Yuimaru (Yui) Kubo completed his undergraduate study at the University of Tsukuba in March 2004. His senior thesis project was on crystal growth of a high-temperature cuprate superconductor (bismuth compound, Bi2Sr2CaCu2O8) in the group of Prof. Kazuo Kadowaki. He studied vortex dynamics in stacks of micron-size intrinsic Josephson junctions of BSCCO for his master thesis.
For his Ph.D. dissertation project, Yui moved to National Institute for Materials Science (NIMS), also located in Tsukuba, and joined the group of Dr. Yoshihiko Takano. He worked on macroscopic quantum tunneling (MQT) experiments in high-Tc Josephson junctions, and observed MQT and phase diffusion in La2-xSrxCuO4 (LSCO) intrinsic Josephson junction devices for the first time. Yui completed his Ph.D. dissertation in March 2009.

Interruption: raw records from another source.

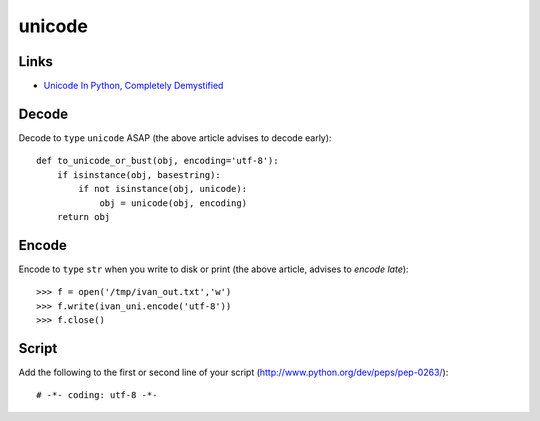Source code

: unicode
*******

.. highlight:: python

Links
=====

- `Unicode In Python, Completely Demystified`_

Decode
======

Decode to ``type`` ``unicode`` ASAP (the above article advises to decode
early)::

  def to_unicode_or_bust(obj, encoding='utf-8'):
      if isinstance(obj, basestring):
          if not isinstance(obj, unicode):
              obj = unicode(obj, encoding)
      return obj

Encode
======

Encode to ``type`` ``str`` when you write to disk or print (the above
article, advises to *encode late*)::

  >>> f = open('/tmp/ivan_out.txt','w')
  >>> f.write(ivan_uni.encode('utf-8'))
  >>> f.close()

Script
======

Add the following to the first or second line of your script
(http://www.python.org/dev/peps/pep-0263/)::

  # -*- coding: utf-8 -*-


.. _`Unicode In Python, Completely Demystified`: http://farmdev.com/talks/unicode/
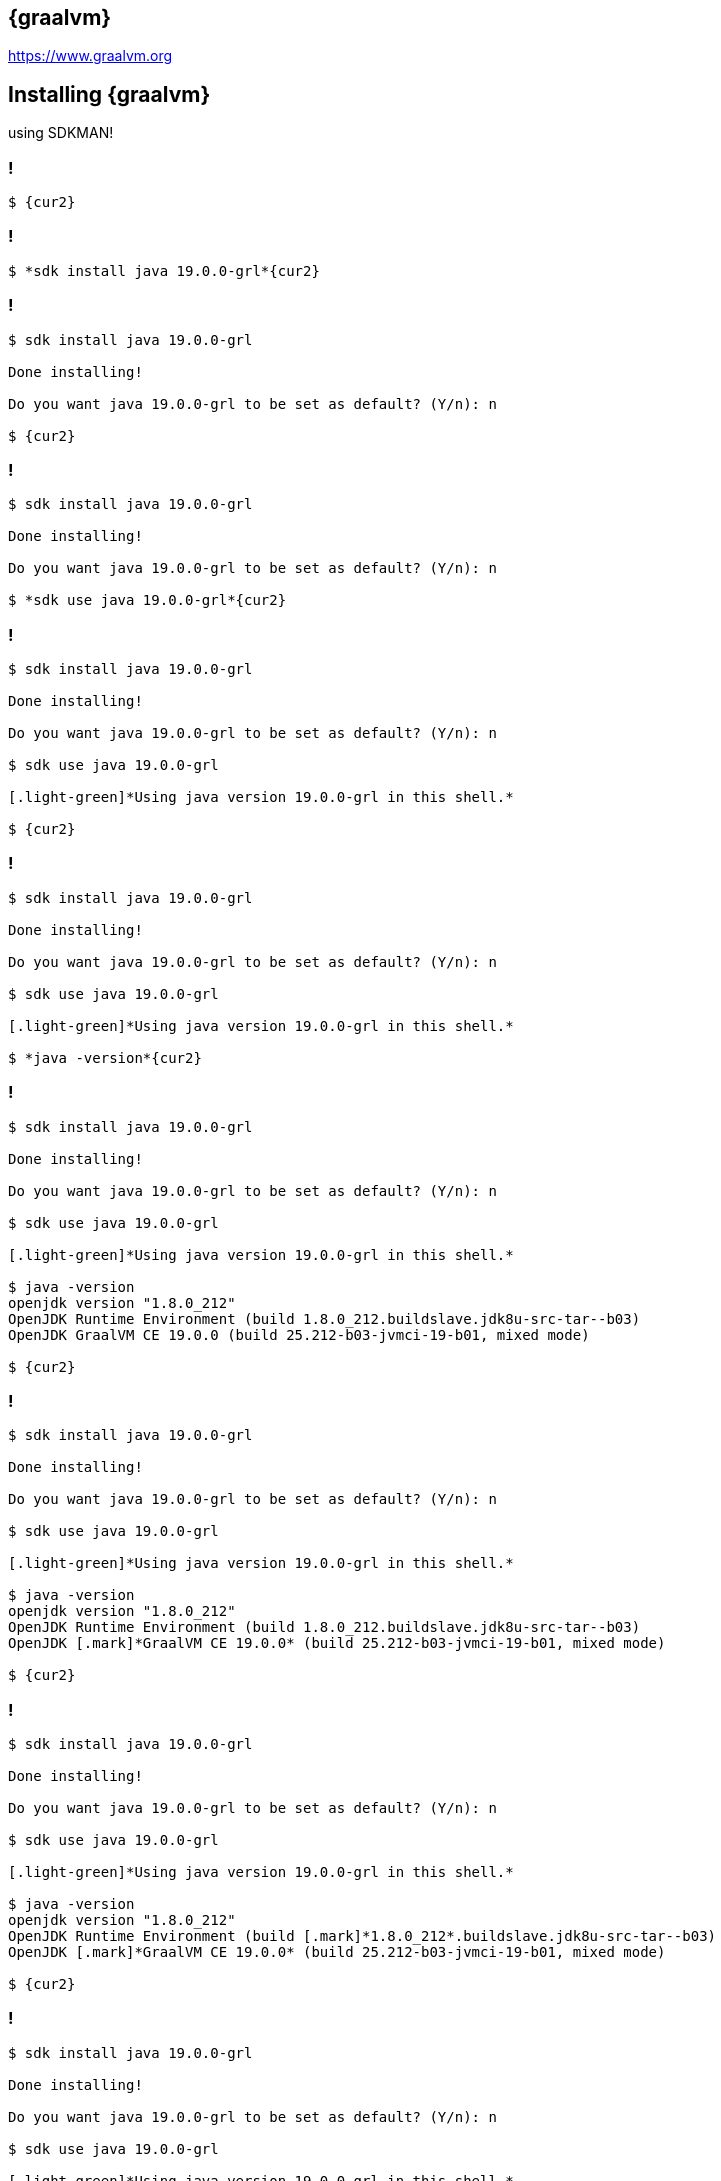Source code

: == {graalvm}

https://www.graalvm.org

== Installing {graalvm}

using SDKMAN!


[{slide-with-code}]
=== !

[source,bash,subs="{subs}"]
----
$ {cur2}
----

[{slide-with-code}]
=== !

[source,bash,subs="{subs}"]
----
$ *sdk install java 19.0.0-grl*{cur2}
----

[{slide-with-code}]
=== !

[source,bash,subs="{subs}"]
----
$ sdk install java 19.0.0-grl

Done installing!

Do you want java 19.0.0-grl to be set as default? (Y/n): n

$ {cur2}
----

[{slide-with-code}]
=== !

[source,bash,subs="{subs}"]
----
$ sdk install java 19.0.0-grl

Done installing!

Do you want java 19.0.0-grl to be set as default? (Y/n): n

$ *sdk use java 19.0.0-grl*{cur2}
----

[{slide-with-code}]
=== !

[source,bash,subs="{subs}"]
----
$ sdk install java 19.0.0-grl

Done installing!

Do you want java 19.0.0-grl to be set as default? (Y/n): n

$ sdk use java 19.0.0-grl

[.light-green]*Using java version 19.0.0-grl in this shell.*

$ {cur2}
----

[{slide-with-code}]
=== !

[source,bash,subs="{subs}"]
----
$ sdk install java 19.0.0-grl

Done installing!

Do you want java 19.0.0-grl to be set as default? (Y/n): n

$ sdk use java 19.0.0-grl

[.light-green]*Using java version 19.0.0-grl in this shell.*

$ *java -version*{cur2}
----

[{slide-with-code}]
=== !

[source,bash,subs="{subs}"]
----
$ sdk install java 19.0.0-grl

Done installing!

Do you want java 19.0.0-grl to be set as default? (Y/n): n

$ sdk use java 19.0.0-grl

[.light-green]*Using java version 19.0.0-grl in this shell.*

$ java -version
openjdk version "1.8.0_212"
OpenJDK Runtime Environment (build 1.8.0_212.buildslave.jdk8u-src-tar--b03)
OpenJDK GraalVM CE 19.0.0 (build 25.212-b03-jvmci-19-b01, mixed mode)

$ {cur2}
----

[{slide-with-code}]
=== !

[source,bash,subs="{subs}"]
----
$ sdk install java 19.0.0-grl

Done installing!

Do you want java 19.0.0-grl to be set as default? (Y/n): n

$ sdk use java 19.0.0-grl

[.light-green]*Using java version 19.0.0-grl in this shell.*

$ java -version
openjdk version "1.8.0_212"
OpenJDK Runtime Environment (build 1.8.0_212.buildslave.jdk8u-src-tar--b03)
OpenJDK [.mark]*GraalVM CE 19.0.0* (build 25.212-b03-jvmci-19-b01, mixed mode)

$ {cur2}
----

[{slide-with-code}]
=== !

[source,bash,subs="{subs}"]
----
$ sdk install java 19.0.0-grl

Done installing!

Do you want java 19.0.0-grl to be set as default? (Y/n): n

$ sdk use java 19.0.0-grl

[.light-green]*Using java version 19.0.0-grl in this shell.*

$ java -version
openjdk version "1.8.0_212"
OpenJDK Runtime Environment (build [.mark]*1.8.0_212*.buildslave.jdk8u-src-tar--b03)
OpenJDK [.mark]*GraalVM CE 19.0.0* (build 25.212-b03-jvmci-19-b01, mixed mode)

$ {cur2}
----

[{slide-with-code}]
=== !

[source,bash,subs="{subs}"]
----
$ sdk install java 19.0.0-grl

Done installing!

Do you want java 19.0.0-grl to be set as default? (Y/n): n

$ sdk use java 19.0.0-grl

[.light-green]*Using java version 19.0.0-grl in this shell.*

$ java -version
openjdk version "1.8.0_212"
OpenJDK Runtime Environment (build [.mark]*1.8.0_212*.buildslave.jdk8u-src-tar--b03)
OpenJDK [.mark]*GraalVM CE 19.0.0* (build 25.212-b03-jvmci-19-b01, mixed mode)

$ *gu install native-image*{cur2}
----

[{slide-with-code}]
=== !

[source,bash,subs="{subs}"]
----
$ sdk install java 19.0.0-grl

Done installing!

Do you want java 19.0.0-grl to be set as default? (Y/n): n

$ sdk use java 19.0.0-grl

[.light-green]*Using java version 19.0.0-grl in this shell.*

$ java -version
openjdk version "1.8.0_212"
OpenJDK Runtime Environment (build [.mark]*1.8.0_212*.buildslave.jdk8u-src-tar--b03)
OpenJDK [.mark]*GraalVM CE 19.0.0* (build 25.212-b03-jvmci-19-b01, mixed mode)

$ gu install native-image

$ {cur2}
----

[{slide-with-code}]
=== !

[source,bash,subs="{subs}"]
----
$ sdk install java 19.0.0-grl

Done installing!

Do you want java 19.0.0-grl to be set as default? (Y/n): n

$ sdk use java 19.0.0-grl

[.light-green]*Using java version 19.0.0-grl in this shell.*

$ java -version
openjdk version "1.8.0_212"
OpenJDK Runtime Environment (build [.mark]*1.8.0_212*.buildslave.jdk8u-src-tar--b03)
OpenJDK [.mark]*GraalVM CE 19.0.0* (build 25.212-b03-jvmci-19-b01, mixed mode)

$ gu install native-image

$ *native-image --version*{cur2}
----

[{slide-with-code}]
=== !

[source,bash,subs="{subs}"]
----
$ sdk install java 19.0.0-grl

Done installing!

Do you want java 19.0.0-grl to be set as default? (Y/n): n

$ sdk use java 19.0.0-grl

[.light-green]*Using java version 19.0.0-grl in this shell.*

$ java -version
openjdk version "1.8.0_212"
OpenJDK Runtime Environment (build [.mark]*1.8.0_212*.buildslave.jdk8u-src-tar--b03)
OpenJDK [.mark]*GraalVM CE 19.0.0* (build 25.212-b03-jvmci-19-b01, mixed mode)

$ gu install native-image

$ native-image --version
GraalVM Version 19.0.0 CE

$ {cur2}
----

Upon completing his Ph.D. and a short stay in the group of Prof. Youiti Ootuka at Tsukuba Research Center for Interdisciplinary Materials Science (TIMS) at the University, Yui moved to France and joined Quantronics Group at CEA-Saclay as a postdoctoral scholar in June 2009. At Saclay, he worked on hybrid quantum devices consisting of superconducting circuits and impurity spins in diamond and silicon.
After spending a long time (six and a half years!) in France, he finally returned to the island where his mother was born and joined the Quantum Dynamics Unit at the very end of 2015. Since May 2021, he is an independent PI and forming a group, the Hybrid Quantum Device Team, in the Science and Technology Group at OIST. He is pursuing a couple of projects on hybrid quantum devices based on spins in solids (gem crystals).